If I’d had a chance to think it through, I’d have said “1.3 gazortin,” not to minimize the amount of love but to make a gazort (the singular form) a larger increment. Creating a reasonable sounding scale would have been much easier. But I’d made my unit and now must lie in it.

Here’s how it works. The gazort is a unit of romantic love. Romantic! It cannot measure how much you love a parent, child, best friend, puppy, or rocky road ice cream. That’s important to keep you out of trouble. Your use of the gazortin applies only to the him or her making the bedeviled inquiry and to no one else (or, if it does, your asker better never learn about it).

Ten gazortin (10 Gz) is the amount of love required to honestly and happily say, “I love you.” Daydreaming about someone starts at about 4 Gz, a crush at around 6, and you’re seriously smitten at 8.

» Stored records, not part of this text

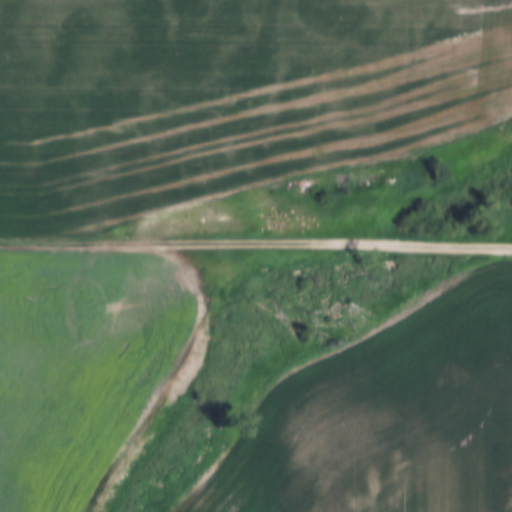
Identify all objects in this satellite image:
road: (256, 243)
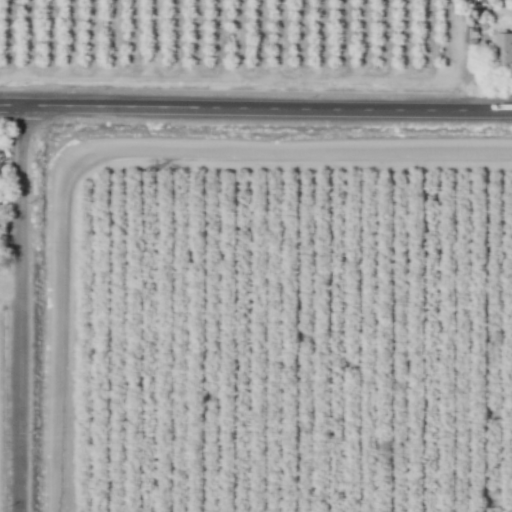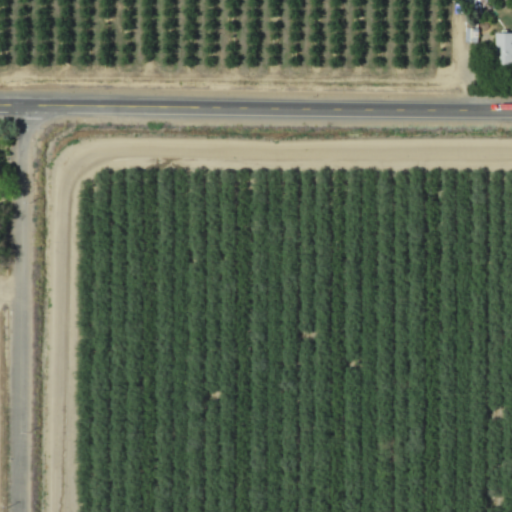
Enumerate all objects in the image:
building: (503, 49)
road: (11, 103)
road: (267, 105)
road: (18, 307)
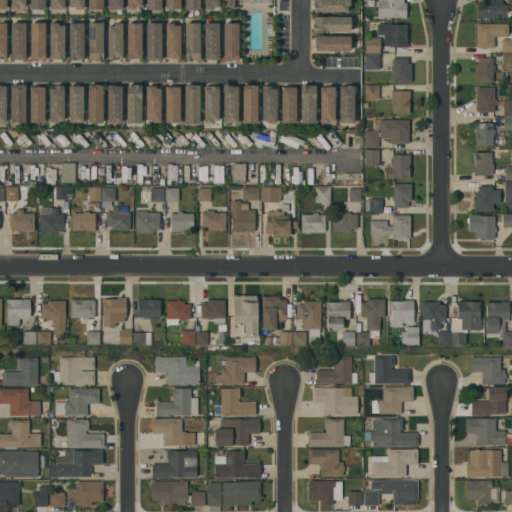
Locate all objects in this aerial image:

From there, the difference in numbers starts to grow sorta like the Richter Scale. The difference between 10.2 and 10.4 Gz is exponentially greater than the difference between 10.0 and 10.2. Explain that to your beloved in the beginning and repeat as needed or you’ll need to keep track of millions, billions, trillions, zillions, and gajillions as anniversaries(Footnote 2) march past. A growth rate of 0.1 Gz/year is major league increasification, well beyond the growth rate of kudzu or the number wire hangers in the closet. A rate of 0.05/year is not to be snuz at, as it easily matches the achievement of any favorite happily-ever-after fictional couple.

In the spirit of Anders Celsius, Daniel Fahrenheit, Joshua Mile, and Joey Ounce (although more humble because I’m not attaching my name to it and don’t you dare do it for me!) I offer this unit to the world. Use it, share it, and may it spread contentment wider than you can spread your arms.

=======

1 If you’ve already committed this mistake, there’s an out that might help you once, maybe. When they say, “But you said you loved me more than rocky road ice cream (or whatever)” you answer, “I do. Rocky road ice cream doesn’t love you near as much as I do.” Good luck.

2 Not just wedding anniversaries either. Anniversaries of meeting, first date, first kiss, first time shopping for groceries together, that time the cat peed on Uncle Woodly’s suede shoes and Aunt Azalea had to be taken to the hospital after collapsing from laughing so hard, all of those and more could prompt a new ask and a need for a higher number.